I'm coming to this late, and I won't go back & forth
about it.  I have only one thing to say about this
as a general topic (not limited to undo/redo etc.).

1. The Emacs menu should, above all, serve to help
discoverability.  Discovering what's possible, and
discovering what the current, "normal" _Emacs_ key
sequences are that correspond to menu items.

Above all, it's about discovering what _Emacs_ has
to offer.

2. The menu can _also_ include actions that help you
do some things for which we don't bind keyboard keys
- e.g., File > Open File.  This can be particularly
helpful for new users, who might expect something
that corresponds to what they're used to.

#2 is an addition.  It's not (should not be) the
main purpose of Emacs menus.  Emacs menus are for
all levels of Emacs users, and their main purpose
is for discovering - including rediscovering (i.e.,
finding) useful Emacs commands.  The main purpose
is #1, not #2.

#2 could (and does already, to some extent) apply
to undo/redo behavior.

IMO, we should definitely _not_ bind undo/redo
behavior to keys by default.  We should want to
lead new users to the _Emacs_ undo behavior,
which is superior to what they're used to.

IMO, this means classic Emacs `undo', but it could
mean `undo-tree' or some new variant that keeps
the power of classic Emacs `undo'.  It doesn't
mean the undo/redo that, say, an MS Word user is
used to.

A user who uses undo/redo from the menu bar should
_not_ see associated key bindings, and thus just
stay with what s?he is already used to instead of
discovering the superior behavior Emacs offers.

A new user will soon enough (maybe not immediately
but soon enough) find out how to bind keys to
commands, and can then bind the existing `undo'
keys (or any others) to undo/redo behavior, if

I think it would be a mistake if we go down the
road of both (a) offering menu items to accommodate
what newbies might be used to and (b) bind those
commands to keys.

That works against discoverability of Emacs's own,
superior commands.

This is a sense in which I agree with Dmitry about
inconsistency, but my reasoning is different.

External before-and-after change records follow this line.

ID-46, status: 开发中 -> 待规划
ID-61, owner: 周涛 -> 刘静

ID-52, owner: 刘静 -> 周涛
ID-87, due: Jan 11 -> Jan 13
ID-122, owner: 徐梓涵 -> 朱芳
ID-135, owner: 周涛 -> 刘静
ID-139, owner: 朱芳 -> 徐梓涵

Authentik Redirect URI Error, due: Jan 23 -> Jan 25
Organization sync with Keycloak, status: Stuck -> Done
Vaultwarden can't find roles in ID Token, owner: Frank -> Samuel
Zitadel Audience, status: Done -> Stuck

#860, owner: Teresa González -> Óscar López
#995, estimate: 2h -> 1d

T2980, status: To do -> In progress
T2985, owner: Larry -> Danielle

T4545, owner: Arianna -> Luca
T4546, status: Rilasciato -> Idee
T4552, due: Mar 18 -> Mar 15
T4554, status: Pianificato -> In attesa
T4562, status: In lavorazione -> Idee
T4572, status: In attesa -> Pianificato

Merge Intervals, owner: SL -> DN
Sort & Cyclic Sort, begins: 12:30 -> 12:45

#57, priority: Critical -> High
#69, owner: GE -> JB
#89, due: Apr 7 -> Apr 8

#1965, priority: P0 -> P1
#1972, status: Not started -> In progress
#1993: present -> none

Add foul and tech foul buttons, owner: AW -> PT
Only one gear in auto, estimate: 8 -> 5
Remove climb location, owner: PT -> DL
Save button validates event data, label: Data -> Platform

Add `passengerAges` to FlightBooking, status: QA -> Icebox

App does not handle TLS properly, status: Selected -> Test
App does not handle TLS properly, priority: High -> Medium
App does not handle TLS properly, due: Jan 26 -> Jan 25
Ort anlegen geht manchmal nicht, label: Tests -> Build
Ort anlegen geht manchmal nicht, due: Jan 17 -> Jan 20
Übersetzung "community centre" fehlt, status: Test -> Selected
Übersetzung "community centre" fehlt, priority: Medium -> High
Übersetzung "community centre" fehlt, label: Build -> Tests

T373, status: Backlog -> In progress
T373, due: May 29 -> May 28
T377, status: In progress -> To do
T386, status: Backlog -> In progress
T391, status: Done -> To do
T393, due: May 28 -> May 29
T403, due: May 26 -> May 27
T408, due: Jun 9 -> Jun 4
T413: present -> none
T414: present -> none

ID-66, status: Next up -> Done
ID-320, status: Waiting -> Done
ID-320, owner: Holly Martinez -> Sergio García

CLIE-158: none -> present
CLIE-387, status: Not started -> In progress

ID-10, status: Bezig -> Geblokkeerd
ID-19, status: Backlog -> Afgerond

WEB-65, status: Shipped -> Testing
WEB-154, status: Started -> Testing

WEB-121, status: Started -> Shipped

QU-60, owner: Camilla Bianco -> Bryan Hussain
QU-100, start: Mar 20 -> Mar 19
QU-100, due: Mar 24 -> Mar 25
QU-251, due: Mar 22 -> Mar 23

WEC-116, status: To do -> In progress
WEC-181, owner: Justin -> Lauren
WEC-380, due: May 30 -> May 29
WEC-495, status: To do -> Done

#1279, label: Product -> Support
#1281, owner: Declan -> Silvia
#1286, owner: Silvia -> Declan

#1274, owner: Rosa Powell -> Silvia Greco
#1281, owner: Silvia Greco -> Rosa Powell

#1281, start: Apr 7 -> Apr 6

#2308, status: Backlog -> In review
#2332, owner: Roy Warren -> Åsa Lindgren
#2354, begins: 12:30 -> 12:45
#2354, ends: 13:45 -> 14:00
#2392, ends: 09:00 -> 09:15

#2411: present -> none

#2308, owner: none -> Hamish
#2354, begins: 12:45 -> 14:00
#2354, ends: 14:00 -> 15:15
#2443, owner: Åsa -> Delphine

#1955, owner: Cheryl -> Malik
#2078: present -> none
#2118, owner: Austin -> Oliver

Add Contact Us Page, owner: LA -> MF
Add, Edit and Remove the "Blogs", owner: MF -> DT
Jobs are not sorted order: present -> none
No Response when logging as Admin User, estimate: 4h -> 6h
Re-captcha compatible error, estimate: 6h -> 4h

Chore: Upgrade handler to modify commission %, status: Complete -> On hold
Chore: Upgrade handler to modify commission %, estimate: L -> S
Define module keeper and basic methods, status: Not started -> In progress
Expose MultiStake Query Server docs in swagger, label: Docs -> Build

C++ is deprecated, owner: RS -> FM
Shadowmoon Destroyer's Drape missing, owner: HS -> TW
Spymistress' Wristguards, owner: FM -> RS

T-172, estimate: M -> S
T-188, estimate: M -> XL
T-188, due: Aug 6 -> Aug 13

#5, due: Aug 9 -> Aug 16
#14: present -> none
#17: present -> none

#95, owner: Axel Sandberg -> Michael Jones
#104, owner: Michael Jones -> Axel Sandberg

Yes, we can discuss and disagree about whether
classic Emacs `undo' is actually superior to the
simple undo/redo that newbies might be used to.

But that's really beside the point I'm making,
which is not particularly about undo.

When we _do_ have a superior behavior, which we
agree about (which might not be the case for undo),
and that is bound to a keyboard key sequence, then
if we also decide to provide a menu item for an
inferior command with behavior closer to what a
newbie might expect, we should, as a general rule,
NOT bind the latter to a keyboard key by default.